Sur la galerie, à la brunante — ton heure —, l’automne de mes treize ans :

— Imagine ! Si j’étais née ailleurs, dans un autre temps, un autre village, une autre famille, avec un autre corps, plus mince, plus élancé, un visage à la Greta Garbo. Si j’étais née dans une autre maison, avec des parterres de fleurs tout autour, pas un château, exagérons pas, mais une belle maison, à trois étages, ma chambre avec un édredon de satin, des grandes fenêtres encadrées de jalousies bleu ciel, une écurie avec des beaux chevaux blancs qu’on peut faire atteler pour des promenades dans les vergers, après la messe…

— T’aimes pas les chevaux. Tu dis toujours qu’ils sentent mauvais.

— Ceux de ton oncle Fred ! Pas ceux de mon rêve, qui seraient brossés tous les matins pis mangeraient rien d’autre que la belle avoine de nos champs.

— Vos champs ?

— Comme de raison, on aurait des champs ! Des grands champs de blé, d’orge, une grande prairie plantée de tournesols qu’on gagnerait en prenant un chemin de petits cailloux roses, que la rosée pis le soleil feraient briller comme des bijoux !

— Si t’achèves pas, on va être en retard à la messe.

— On ira aux vêpres, ça va faire pareil.

— Péché !

— Tu peux ben rire, toi qui es né sans âme, comme un sorcier d’Afrique ! On n’est pas bien, comme ça, tous les deux, à se bercer dans la véranda de notre château ?

Et tu riais et je riais à ta suite, gagné par ta rêverie facétieuse et qui condamnait le banal, les autres, tous ces étroits d’esprit du village qui ne convoitaient rien, ne désiraient rien, ne savaient rien. Toi, tu savais, à ton heure, t’échapper, tourner le dos à l’accablant jour le jour, fausser compagnie à ton décor de Cendrillon, gagner ton ciel, en amazone sur ton cheval blanc à la crinière bouclée.

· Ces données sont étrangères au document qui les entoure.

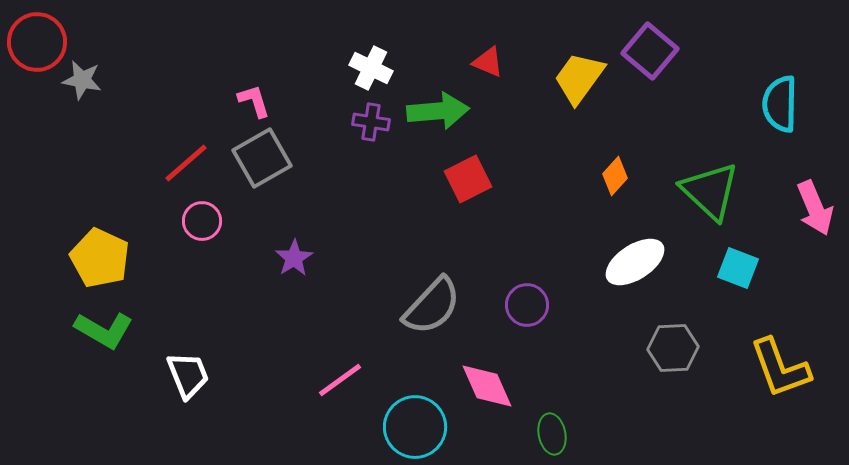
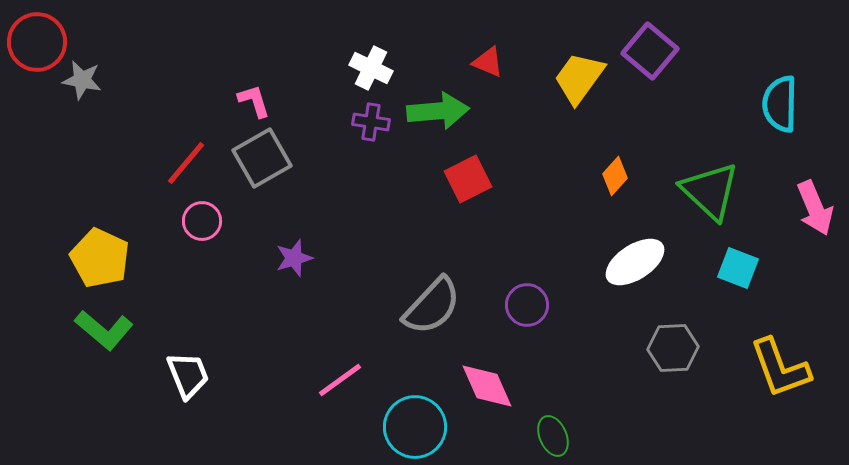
red line: rotated 9 degrees counterclockwise
purple star: rotated 15 degrees clockwise
green L-shape: rotated 10 degrees clockwise
green ellipse: moved 1 px right, 2 px down; rotated 12 degrees counterclockwise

Le merle piaillait dans le lilas. La voiture du laitier s’arrêtait au bord du trottoir. Tu saluais de la tête M. Lanthier, qui s’avançait précautionneusement dans l’allée pour remettre en mains propres à sa majesté le sceptre et la couronne : la pinte de lait et le demiard de crème. Tu fermais les yeux, passais longuement tes doigts sur le lisse et le frais des humbles offrandes, chantonnant à mi-voix :

— J’attendrai le jour et la nuit, j’attendrai toujours…

Tu avais une si belle voix. À mon contentement de sauter la grand-messe s’additionnait le petit bonheur un peu triste de te savoir jubilante malgré toi, déserteuse, fuyarde : sans honte ni regret, tu avais abdiqué ton sort déloyal de « mère-servante-torcheuse » et appareillais pour un autre monde, où flambaient les couleurs et soûlaient les parfums.

— Car l’oiseau qui s’enfuit vient chercher l’oubli dans son nid…

Je bourdonnais un moment avec toi — depuis le temps, je connaissais l’air par cœur —, puis tu t’arrêtais, les yeux lancés je ne savais où, comme rattrapée par une apparition connue de toi seule.

— Si t’allais nous chercher deux revels au coin ?

Je bondissais de ma chaise, chevalier servant ayant usurpé trop longtemps auprès de sa souveraine une place qu’il ne méritait pas. Sans traîner les pieds, je filais comme un coursier, sur le trottoir brillant de soleil. Je volais pour satisfaire ton caprice. Brusquement, je ralentissais et, cheminant à cloche-pied, je songeais : « Il n’y a qu’avec moi qu’elle se laisse aller à rêvasser comme ça. Pourquoi ? » Je ne le savais pas. Je ne le sais toujours pas.

Mais j’aime encore Rossignol de mes amours, que je fredonne chaque fois qu’une sournoise envie de décamper de mon destin me prend. Et j’aime toujours les revels, bien glacés, dans lesquels on mord, les yeux fermés, jusqu’à ne plus voir au fond de sa tête qu’un grand soleil polaire.